From the first line to the last, write out the records exactly, leaving out images.

*** Opening Data supplied ***

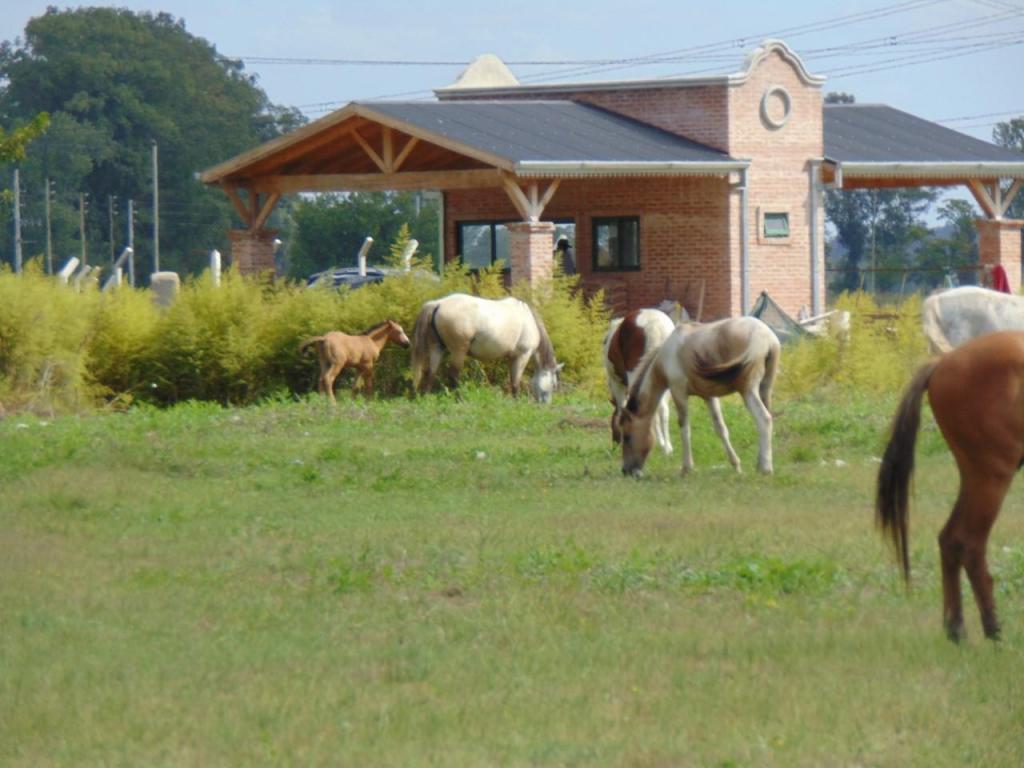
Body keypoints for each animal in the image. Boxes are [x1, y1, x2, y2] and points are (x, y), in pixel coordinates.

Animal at [411, 292, 565, 403]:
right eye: (554, 385)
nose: (545, 404)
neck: (529, 320)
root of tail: (438, 303)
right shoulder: (522, 356)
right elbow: (516, 381)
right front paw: (517, 402)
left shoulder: (511, 357)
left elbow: (512, 379)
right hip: (458, 351)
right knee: (453, 375)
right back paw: (459, 399)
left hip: (437, 348)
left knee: (431, 372)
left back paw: (426, 398)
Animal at [602, 309, 675, 454]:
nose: (615, 444)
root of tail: (656, 326)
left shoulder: (617, 385)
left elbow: (621, 410)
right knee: (662, 409)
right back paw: (667, 448)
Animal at [618, 317, 778, 475]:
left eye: (627, 437)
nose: (626, 470)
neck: (666, 357)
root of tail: (766, 336)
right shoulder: (709, 397)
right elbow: (721, 429)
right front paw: (736, 465)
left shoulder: (679, 392)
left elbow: (685, 429)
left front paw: (686, 468)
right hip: (764, 389)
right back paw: (760, 463)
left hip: (748, 391)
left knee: (764, 419)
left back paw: (765, 468)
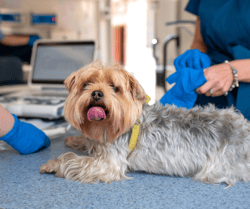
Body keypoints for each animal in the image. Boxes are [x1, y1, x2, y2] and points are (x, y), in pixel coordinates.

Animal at [39, 61, 250, 187]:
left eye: (114, 87)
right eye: (87, 84)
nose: (97, 93)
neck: (107, 126)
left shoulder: (109, 163)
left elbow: (72, 159)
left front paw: (53, 164)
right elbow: (88, 142)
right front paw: (75, 140)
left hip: (218, 167)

*** Closing Data supplied ***

* [Written solution]:
Body keypoints for each animal in the image. Boxes are [x1, y1, x2, y2] and points are (x, y), in pixel coordinates.

Animal at [411, 292, 565, 403]:
right eye: (554, 385)
nose: (545, 404)
neck: (529, 320)
root of tail: (438, 303)
right shoulder: (522, 356)
right elbow: (516, 381)
right front paw: (517, 402)
left shoulder: (511, 357)
left elbow: (512, 379)
right hip: (458, 351)
right knee: (453, 375)
right back paw: (459, 399)
left hip: (437, 348)
left knee: (431, 372)
left back paw: (426, 398)
Animal at [602, 309, 675, 454]:
nose: (615, 444)
root of tail: (656, 326)
left shoulder: (617, 385)
left elbow: (621, 410)
right knee: (662, 409)
right back paw: (667, 448)
Animal at [618, 317, 778, 475]:
left eye: (627, 437)
nose: (626, 470)
neck: (666, 357)
root of tail: (766, 336)
right shoulder: (709, 397)
right elbow: (721, 429)
right front paw: (736, 465)
left shoulder: (679, 392)
left elbow: (685, 429)
left front paw: (686, 468)
right hip: (764, 389)
right back paw: (760, 463)
left hip: (748, 391)
left knee: (764, 419)
left back paw: (765, 468)
Body keypoints for each animal in the image. Boxes are [x1, y1, x2, y2] and points are (x, y), in pixel coordinates.

Animal at [39, 61, 250, 187]:
left eye: (114, 87)
right eye: (87, 84)
nose: (97, 93)
neck: (107, 126)
left shoulder: (109, 163)
left elbow: (72, 159)
left front paw: (53, 164)
right elbow: (88, 142)
right front paw: (75, 140)
left hip: (218, 167)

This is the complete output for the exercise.